■ DIRECTIONS
Each line in the data holding "property" should be listed.

==== MATERIAL TO PROCESS ====

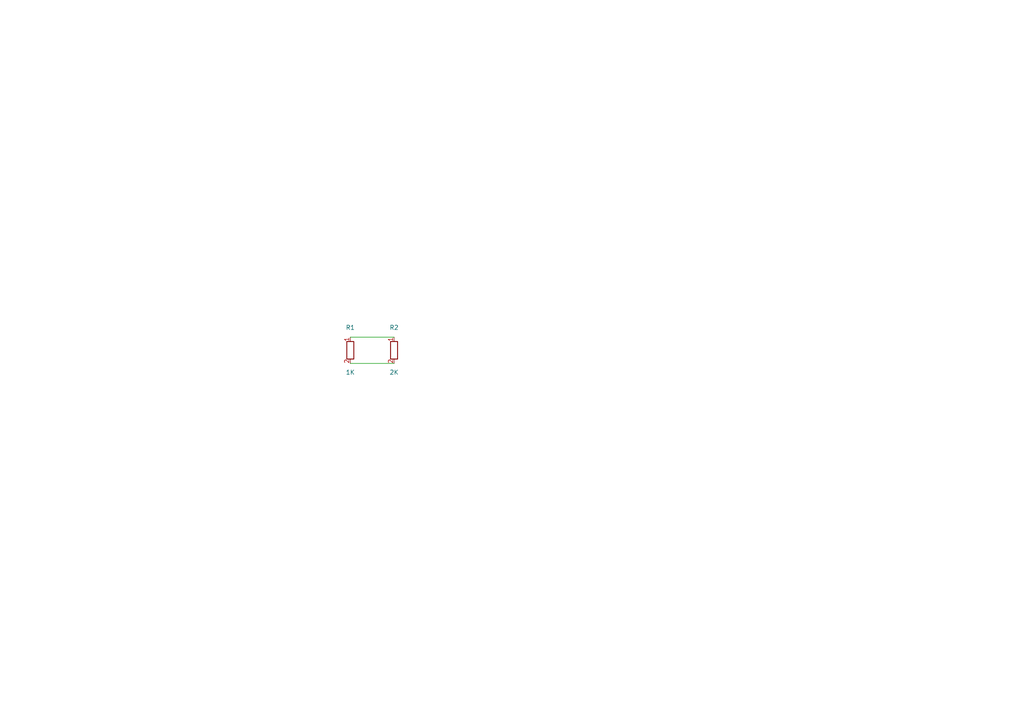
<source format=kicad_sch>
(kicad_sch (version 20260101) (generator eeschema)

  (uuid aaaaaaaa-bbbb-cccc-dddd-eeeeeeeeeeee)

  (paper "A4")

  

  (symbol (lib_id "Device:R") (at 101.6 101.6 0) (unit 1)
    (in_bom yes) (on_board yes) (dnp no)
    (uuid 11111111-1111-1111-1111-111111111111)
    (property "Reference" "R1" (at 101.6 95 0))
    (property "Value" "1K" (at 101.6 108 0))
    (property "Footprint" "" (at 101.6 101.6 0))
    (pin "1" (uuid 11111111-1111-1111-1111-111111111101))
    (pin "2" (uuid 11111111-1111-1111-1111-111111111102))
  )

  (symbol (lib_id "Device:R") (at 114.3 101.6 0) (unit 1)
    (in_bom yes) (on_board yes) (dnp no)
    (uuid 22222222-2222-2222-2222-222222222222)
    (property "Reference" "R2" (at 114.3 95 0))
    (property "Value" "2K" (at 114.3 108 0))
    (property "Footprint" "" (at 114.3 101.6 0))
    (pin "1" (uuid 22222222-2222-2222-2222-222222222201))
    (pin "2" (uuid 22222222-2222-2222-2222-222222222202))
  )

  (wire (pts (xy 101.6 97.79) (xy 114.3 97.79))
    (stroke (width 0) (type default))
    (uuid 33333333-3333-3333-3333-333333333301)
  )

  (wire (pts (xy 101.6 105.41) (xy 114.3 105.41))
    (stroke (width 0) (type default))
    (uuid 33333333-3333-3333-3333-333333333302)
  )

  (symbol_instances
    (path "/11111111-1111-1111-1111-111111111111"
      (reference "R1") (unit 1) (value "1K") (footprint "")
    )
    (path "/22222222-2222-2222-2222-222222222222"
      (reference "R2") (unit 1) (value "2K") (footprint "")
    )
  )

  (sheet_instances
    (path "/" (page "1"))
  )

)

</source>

====
==== MATERIAL TO PROCESS ====

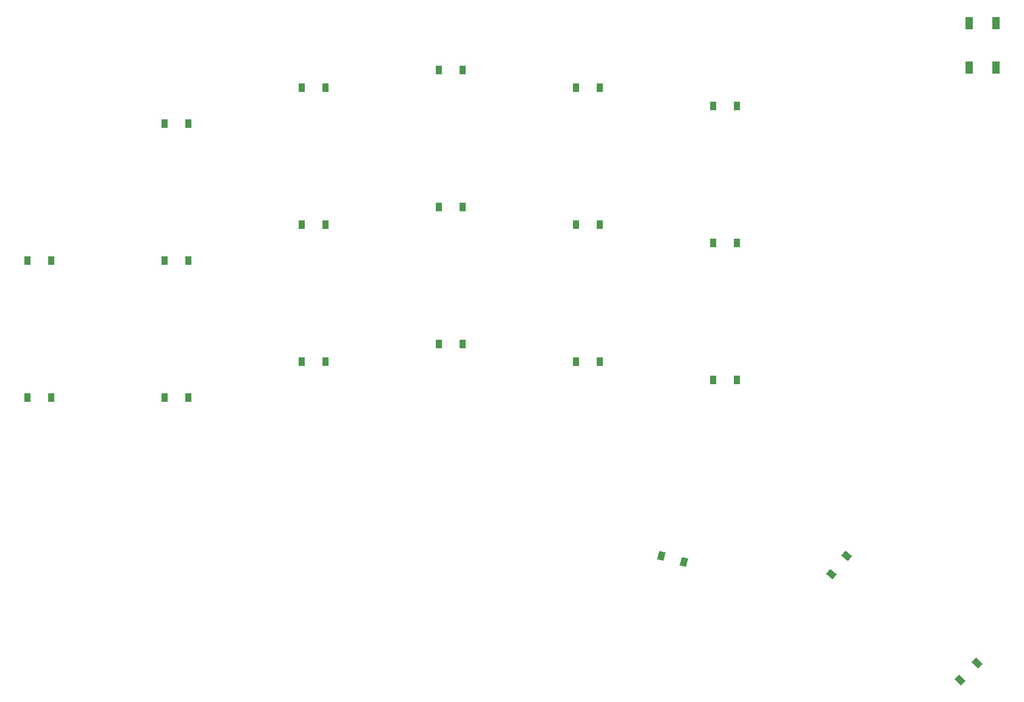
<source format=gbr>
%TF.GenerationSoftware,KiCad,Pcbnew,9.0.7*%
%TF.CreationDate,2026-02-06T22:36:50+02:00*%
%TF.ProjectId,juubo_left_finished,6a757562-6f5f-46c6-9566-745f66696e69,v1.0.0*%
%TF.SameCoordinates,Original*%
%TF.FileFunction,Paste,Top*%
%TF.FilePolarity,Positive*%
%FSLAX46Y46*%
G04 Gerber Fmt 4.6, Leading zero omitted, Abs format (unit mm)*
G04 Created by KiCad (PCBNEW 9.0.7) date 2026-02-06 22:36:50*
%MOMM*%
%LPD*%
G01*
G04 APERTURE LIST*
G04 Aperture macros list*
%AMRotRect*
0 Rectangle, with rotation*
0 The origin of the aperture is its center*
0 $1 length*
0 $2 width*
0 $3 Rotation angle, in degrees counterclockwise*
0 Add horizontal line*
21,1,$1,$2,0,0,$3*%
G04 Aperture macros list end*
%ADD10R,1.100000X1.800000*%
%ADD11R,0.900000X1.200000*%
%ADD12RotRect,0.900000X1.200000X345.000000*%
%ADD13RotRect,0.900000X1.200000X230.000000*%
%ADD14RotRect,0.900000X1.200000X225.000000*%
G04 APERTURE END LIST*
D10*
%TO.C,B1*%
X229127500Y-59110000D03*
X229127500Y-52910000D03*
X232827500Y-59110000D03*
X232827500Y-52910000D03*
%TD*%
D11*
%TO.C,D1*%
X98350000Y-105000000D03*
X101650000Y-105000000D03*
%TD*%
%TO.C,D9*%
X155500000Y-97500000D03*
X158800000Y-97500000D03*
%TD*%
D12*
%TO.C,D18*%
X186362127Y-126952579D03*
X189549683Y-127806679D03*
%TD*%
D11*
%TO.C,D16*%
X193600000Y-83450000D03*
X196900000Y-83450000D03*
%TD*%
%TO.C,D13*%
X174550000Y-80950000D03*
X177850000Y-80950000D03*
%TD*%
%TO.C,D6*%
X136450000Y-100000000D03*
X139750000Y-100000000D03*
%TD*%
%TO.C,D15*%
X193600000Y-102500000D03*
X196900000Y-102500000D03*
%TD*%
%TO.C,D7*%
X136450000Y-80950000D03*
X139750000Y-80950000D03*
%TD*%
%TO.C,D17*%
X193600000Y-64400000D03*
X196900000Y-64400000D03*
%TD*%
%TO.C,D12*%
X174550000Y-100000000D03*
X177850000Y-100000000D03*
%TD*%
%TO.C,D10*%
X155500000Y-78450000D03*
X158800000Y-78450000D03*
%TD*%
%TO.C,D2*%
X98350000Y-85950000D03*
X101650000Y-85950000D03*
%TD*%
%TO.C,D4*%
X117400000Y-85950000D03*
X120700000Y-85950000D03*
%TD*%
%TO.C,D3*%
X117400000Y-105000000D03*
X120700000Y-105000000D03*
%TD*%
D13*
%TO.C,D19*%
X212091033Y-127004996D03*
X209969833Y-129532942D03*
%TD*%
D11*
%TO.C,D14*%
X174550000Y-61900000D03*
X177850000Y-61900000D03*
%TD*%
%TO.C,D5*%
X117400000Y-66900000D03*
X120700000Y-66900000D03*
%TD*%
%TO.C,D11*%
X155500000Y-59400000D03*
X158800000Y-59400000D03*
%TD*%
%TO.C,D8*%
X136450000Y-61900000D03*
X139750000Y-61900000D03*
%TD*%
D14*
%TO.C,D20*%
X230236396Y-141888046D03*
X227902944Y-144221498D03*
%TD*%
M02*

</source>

====

■ SOLUTION TO THE PROBLEM
    (property "Reference" "R1" (at 101.6 95 0))
    (property "Value" "1K" (at 101.6 108 0))
    (property "Footprint" "" (at 101.6 101.6 0))
    (property "Reference" "R2" (at 114.3 95 0))
    (property "Value" "2K" (at 114.3 108 0))
    (property "Footprint" "" (at 114.3 101.6 0))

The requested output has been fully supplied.